Our scope of review is limited to a determination of whether the Board abused its discretion or committed an error of law. See Klingensmith v. Department of Labor & Industry, 1 Pa. Commonwealth Ct. 204, 273 A.2d 920 (1971); Antinoro v. Commonwealth, 44 Pa. D. & C. 2d 780 (1968). We have reviewed the short record in this case very carefully, and we conclude that there is no abuse of discretion or error of law. Abbanato has not claimed any fraud, misrepresentation, discrimination or arbitrariness on the part of the Board. His contention is that because of his misunderstanding he desires this Court to reverse the Board on arguments founded upon the principles of equity. We have no such authority. Abbanato's appearance before this Court, his brief and his letters contained in the record show him to be a very articulae person with a firm command of the English language. The forms he

[ 7 Pa. Commw. Page 262]

    signed clearly set forth his intent to acquire his predecessor's contribution rate and reserve account balance. If the application forms were somehow garbled so that a citizen might be misled, this Court might be tempted to grant the relief sought, but here there is no such misleading language in the form.

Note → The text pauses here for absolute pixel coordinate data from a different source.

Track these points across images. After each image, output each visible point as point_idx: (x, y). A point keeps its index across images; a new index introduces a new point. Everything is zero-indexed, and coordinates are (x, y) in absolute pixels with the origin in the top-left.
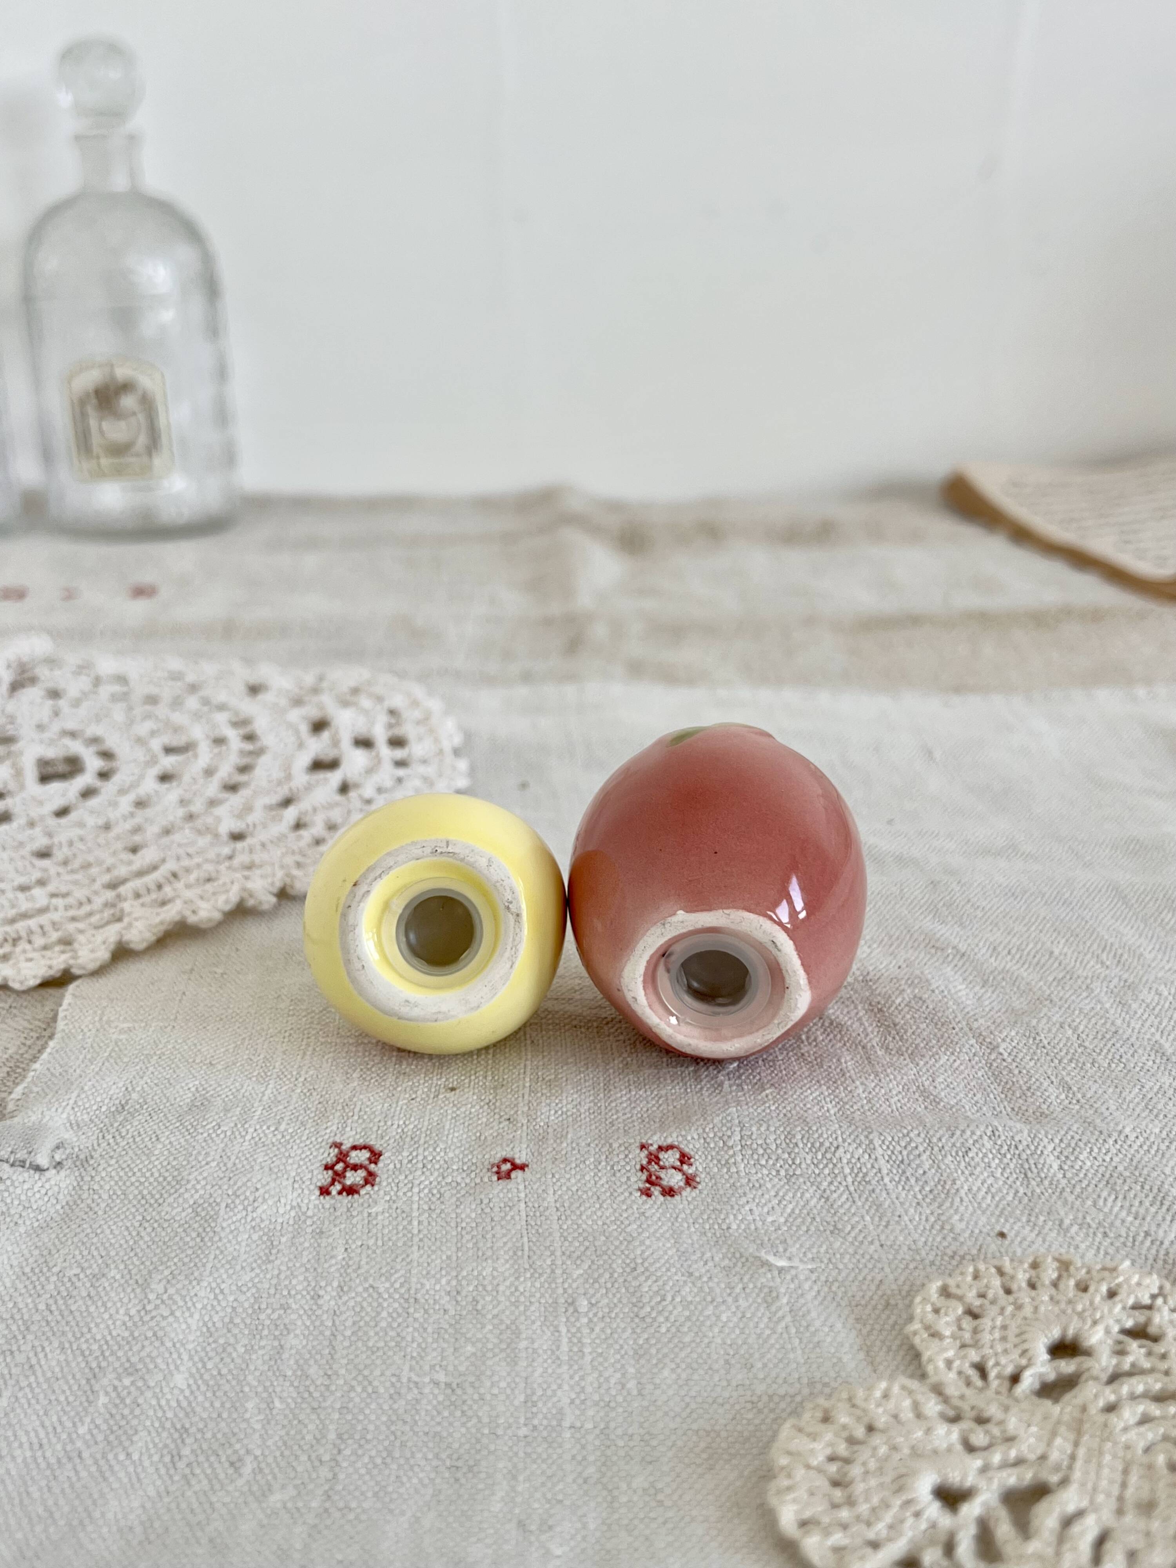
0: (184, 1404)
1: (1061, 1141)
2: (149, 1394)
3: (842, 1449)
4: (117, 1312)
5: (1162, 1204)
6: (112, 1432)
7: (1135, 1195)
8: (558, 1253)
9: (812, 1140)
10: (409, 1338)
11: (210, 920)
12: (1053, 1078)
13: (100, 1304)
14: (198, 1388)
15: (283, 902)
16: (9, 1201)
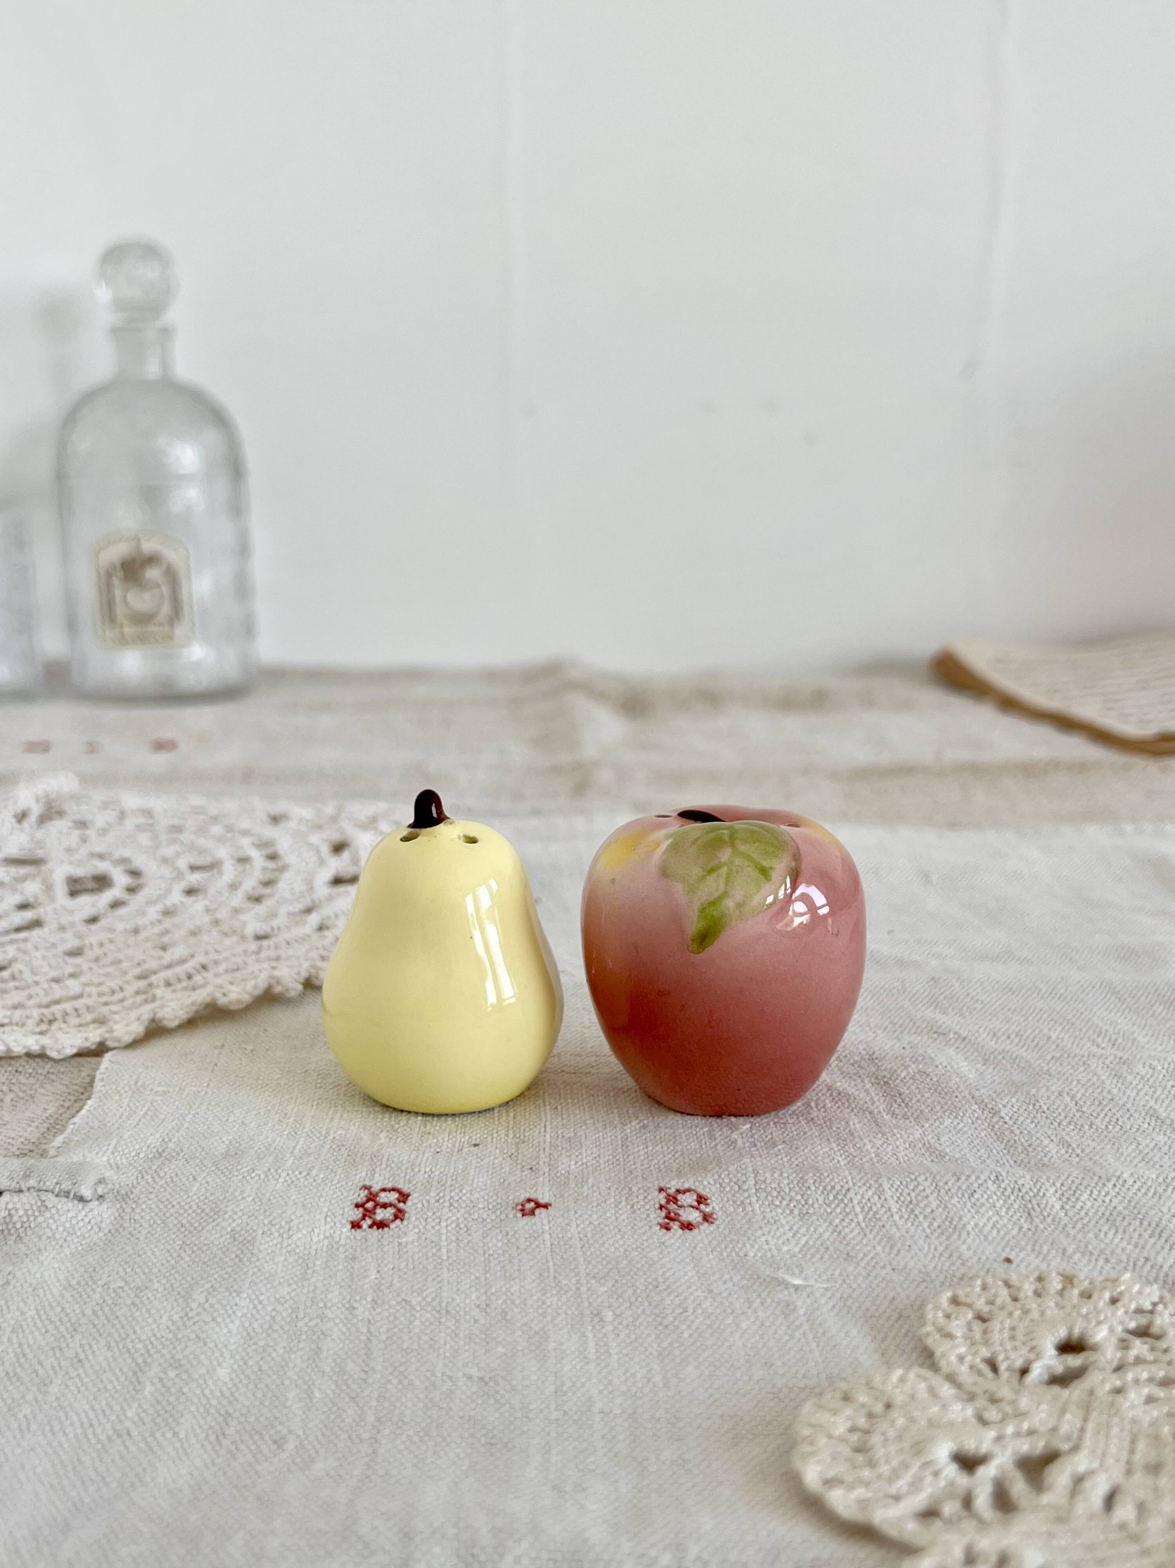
0: (227, 1394)
1: (1062, 1185)
2: (194, 1385)
3: (862, 1422)
4: (161, 1317)
5: (1160, 1236)
6: (159, 1415)
7: (1135, 1230)
8: (583, 1274)
9: (823, 1184)
10: (442, 1342)
11: (239, 1001)
12: (1053, 1137)
13: (144, 1310)
14: (241, 1382)
15: (308, 993)
16: (54, 1227)
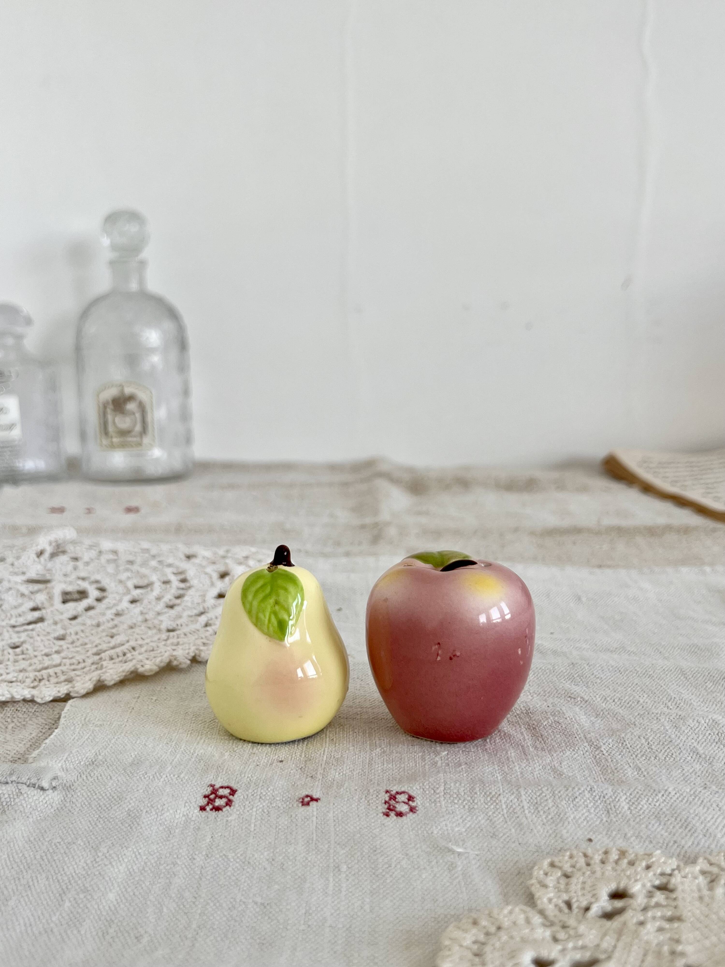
0: (113, 909)
1: (631, 794)
2: (94, 903)
3: (482, 937)
4: (80, 861)
5: (686, 828)
6: (71, 920)
7: (671, 823)
8: (333, 842)
9: (485, 791)
10: (243, 881)
11: (151, 670)
12: (631, 765)
13: (70, 857)
14: (122, 901)
15: (194, 665)
16: (25, 805)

Abbanato also contends that someone in the Bureau made additional markings or entries on his application forms. We have reviewed these changes and find them not to be substantial nor of such a nature as would permit us to declare the forms void.

In passing, we note that the Bureau has filed a motion to dismiss for the reason that it claims Abbanato did not file a timely appeal. We rule that the motion must be denied for the reason that the records of this Court support Abbanato's contention that he did make a timely appeal in the Dauphin County Court of Common Pleas, which appeal was transferred to this Court.

In summary, then, we conclude that the Board did not abuse its discretion nor did it commit an error of law, and therefore the Order of the Board is affirmed.